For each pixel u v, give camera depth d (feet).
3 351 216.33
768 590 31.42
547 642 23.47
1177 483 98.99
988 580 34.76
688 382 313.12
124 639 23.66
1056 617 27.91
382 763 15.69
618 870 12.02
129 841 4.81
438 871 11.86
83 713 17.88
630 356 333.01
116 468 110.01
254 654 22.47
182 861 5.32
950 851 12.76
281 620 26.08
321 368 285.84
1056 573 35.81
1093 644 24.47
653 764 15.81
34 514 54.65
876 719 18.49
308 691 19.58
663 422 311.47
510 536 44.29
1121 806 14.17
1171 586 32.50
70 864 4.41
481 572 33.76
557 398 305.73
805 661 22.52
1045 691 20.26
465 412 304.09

== == ==

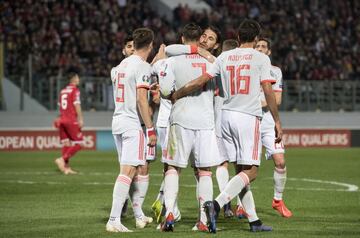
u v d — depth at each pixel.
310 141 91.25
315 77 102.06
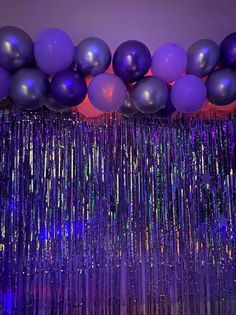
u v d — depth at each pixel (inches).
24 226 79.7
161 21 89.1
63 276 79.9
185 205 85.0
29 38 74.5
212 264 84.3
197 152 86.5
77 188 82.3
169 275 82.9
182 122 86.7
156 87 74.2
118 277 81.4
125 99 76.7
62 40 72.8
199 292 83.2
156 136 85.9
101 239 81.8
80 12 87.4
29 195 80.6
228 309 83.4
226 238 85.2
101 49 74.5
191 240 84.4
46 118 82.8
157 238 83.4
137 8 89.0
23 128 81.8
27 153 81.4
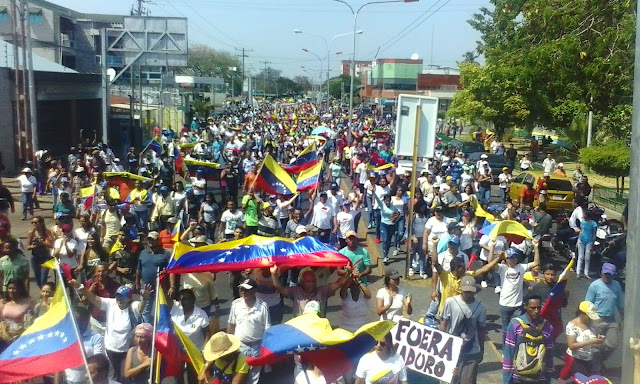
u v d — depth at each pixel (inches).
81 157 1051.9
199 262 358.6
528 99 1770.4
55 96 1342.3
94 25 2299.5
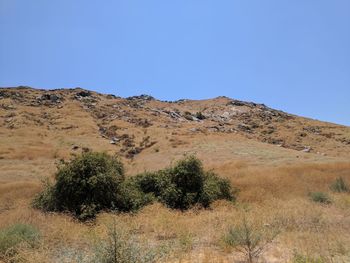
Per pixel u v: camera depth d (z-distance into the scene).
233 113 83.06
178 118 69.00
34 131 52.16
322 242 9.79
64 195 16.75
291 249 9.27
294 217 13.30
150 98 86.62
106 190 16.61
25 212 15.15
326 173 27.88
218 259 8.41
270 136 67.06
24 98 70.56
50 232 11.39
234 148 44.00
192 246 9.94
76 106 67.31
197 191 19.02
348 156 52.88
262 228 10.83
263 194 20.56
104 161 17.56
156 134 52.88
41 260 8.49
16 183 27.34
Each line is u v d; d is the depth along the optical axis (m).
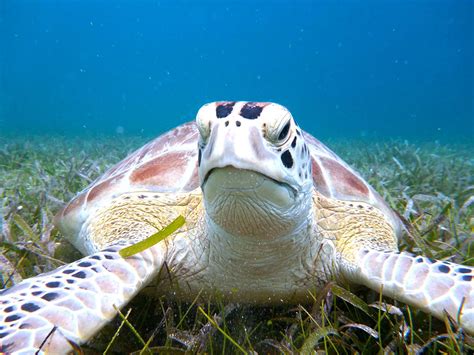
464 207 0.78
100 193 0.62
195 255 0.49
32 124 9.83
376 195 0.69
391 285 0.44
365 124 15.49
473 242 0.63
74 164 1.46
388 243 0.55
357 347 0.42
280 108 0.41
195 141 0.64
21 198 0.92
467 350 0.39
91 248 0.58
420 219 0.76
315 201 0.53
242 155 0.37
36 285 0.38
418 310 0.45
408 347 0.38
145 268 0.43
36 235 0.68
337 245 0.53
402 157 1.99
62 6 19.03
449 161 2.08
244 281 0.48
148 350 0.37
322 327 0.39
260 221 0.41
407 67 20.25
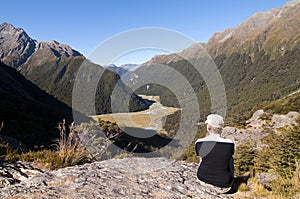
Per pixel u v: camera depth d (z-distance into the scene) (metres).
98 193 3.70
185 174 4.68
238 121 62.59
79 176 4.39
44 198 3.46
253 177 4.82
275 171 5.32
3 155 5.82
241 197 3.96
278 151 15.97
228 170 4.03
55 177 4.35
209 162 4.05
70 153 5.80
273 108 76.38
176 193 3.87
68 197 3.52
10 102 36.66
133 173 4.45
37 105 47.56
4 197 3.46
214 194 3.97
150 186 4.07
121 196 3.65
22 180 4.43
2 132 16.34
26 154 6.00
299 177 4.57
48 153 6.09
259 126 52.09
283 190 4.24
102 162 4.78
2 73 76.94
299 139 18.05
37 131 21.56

== == ==

- [Required action] From the entries above, extract every line where the word "distance" appears.

- [Written solution]
Per pixel u v: camera depth d (z-distance into the scene).
Per pixel u v: camera depth d (z-distance into the scene) (metres).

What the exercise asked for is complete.